A modularly-assembled interlayer to entrap polysulfides and protect lithium metal anode for high areal capacity lithium–sulfur batteries

Polysulfide shuttle effect and the formation of lithium metal dendrite during the discharge-charge process are two primary challenges that limit the application of lithium sulfur (Li-S) batteries. To solve them effectively, a modularly assembled interlayer was prepared by agglomerating Vulcan XC72 carbon black nanoparticles into ellipsoidal superstructures through a double Fischer esterification reaction. The MAXC interlayer can efficiently trap soluble intermediate polysulfides and provide space to store electrolyte and reaction products.
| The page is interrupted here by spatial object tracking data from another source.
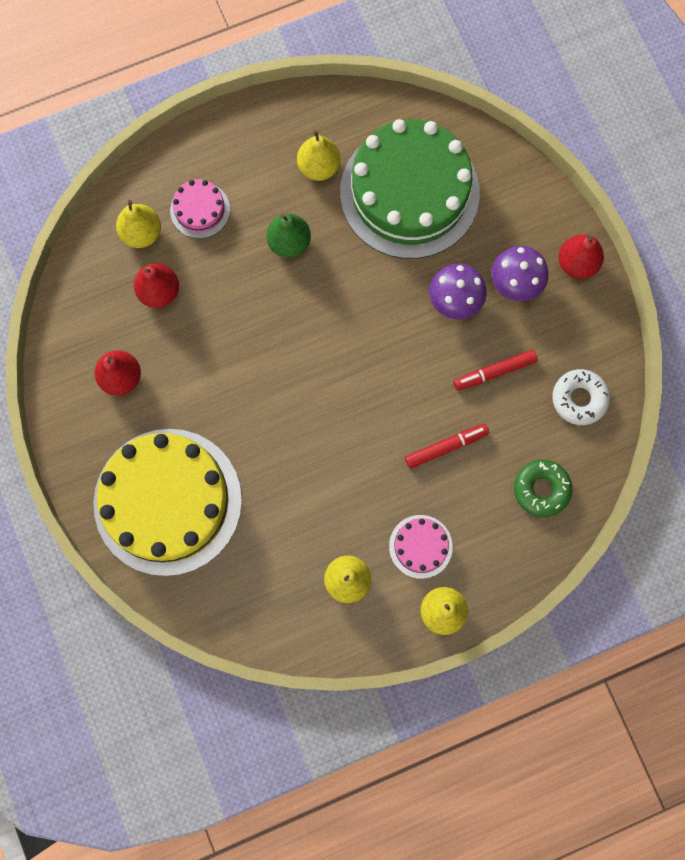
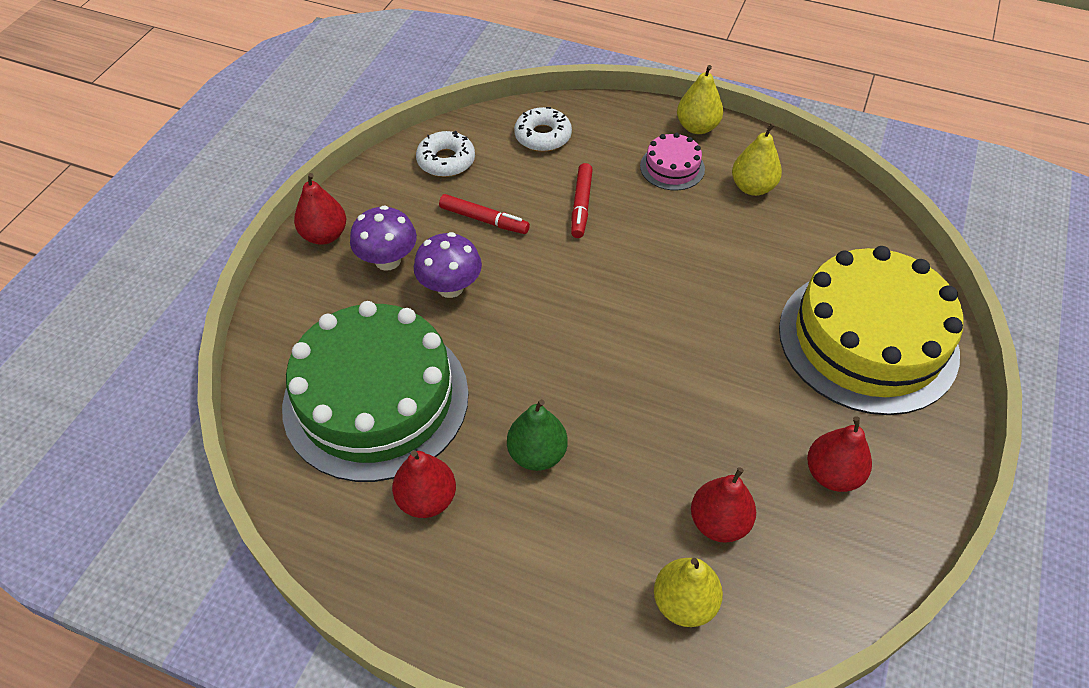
camera: 135 degrees left, 25 degrees down
pink cake [170,179,230,239] -> none
yellow pear [297,130,341,181] -> red pear [392,450,456,518]
red marker [405,424,489,469] -> red marker turned 105 degrees counterclockwise [571,163,593,238]
green donut [514,459,572,517] -> white donut [514,107,572,152]

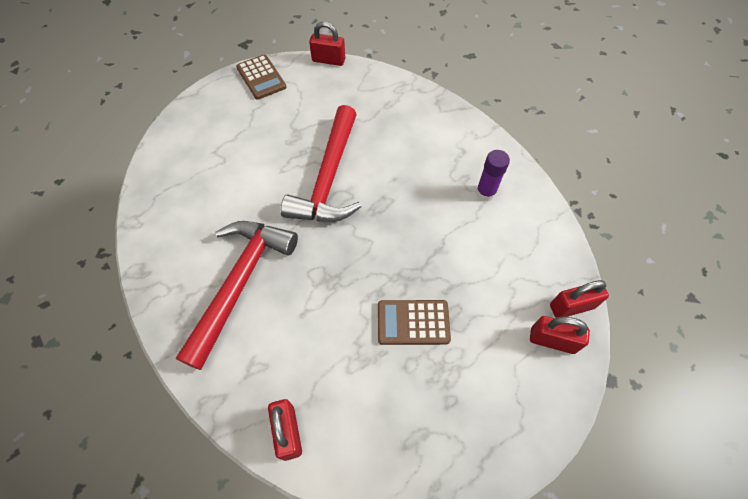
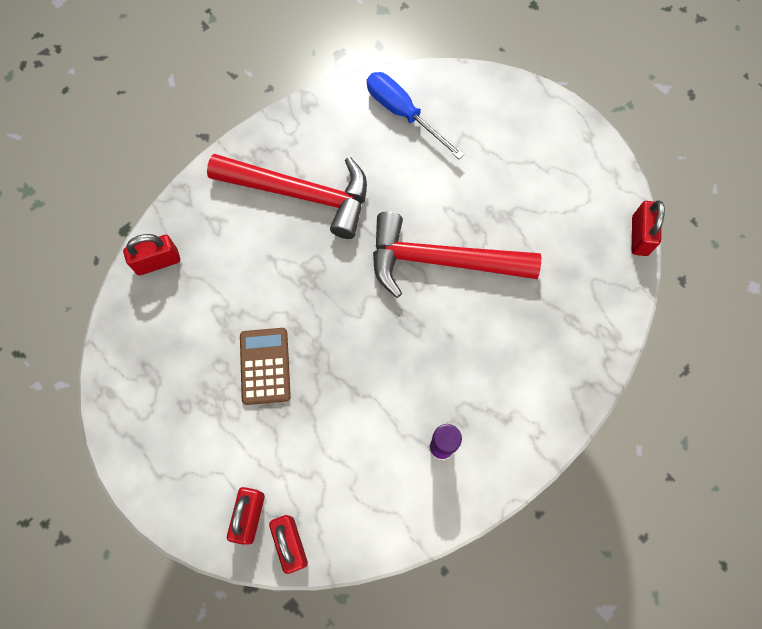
camera: 85 degrees right, 10 degrees up
brown calculator [236,55,286,100] -> none
none -> blue screwdriver [367,72,464,159]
More importantly, it can keep lithium anode compact and stable, enabling prolonged cell cycling. A Li/MAXC-MAXC/Li symmetrical cell sustained stable 180-cycles test and delivered only a 20 mV overpotential with a depositing/stripping capacity of 1 mA h/cm² at 1 mA/cm². At a high sulfur loading of approximately 5.3 mg/cm², Li-S coin cells with the assembled MAXC interlayer maintained a high reversible capacity of 909.0 mAh/g and a high areal capacity of 4.75 mAh/cm² after 100 cycles at 0.1 C. This multi-functional interlayer affords a viable strategy for the fabrication of high-energy-density batteries with protected metal anodes.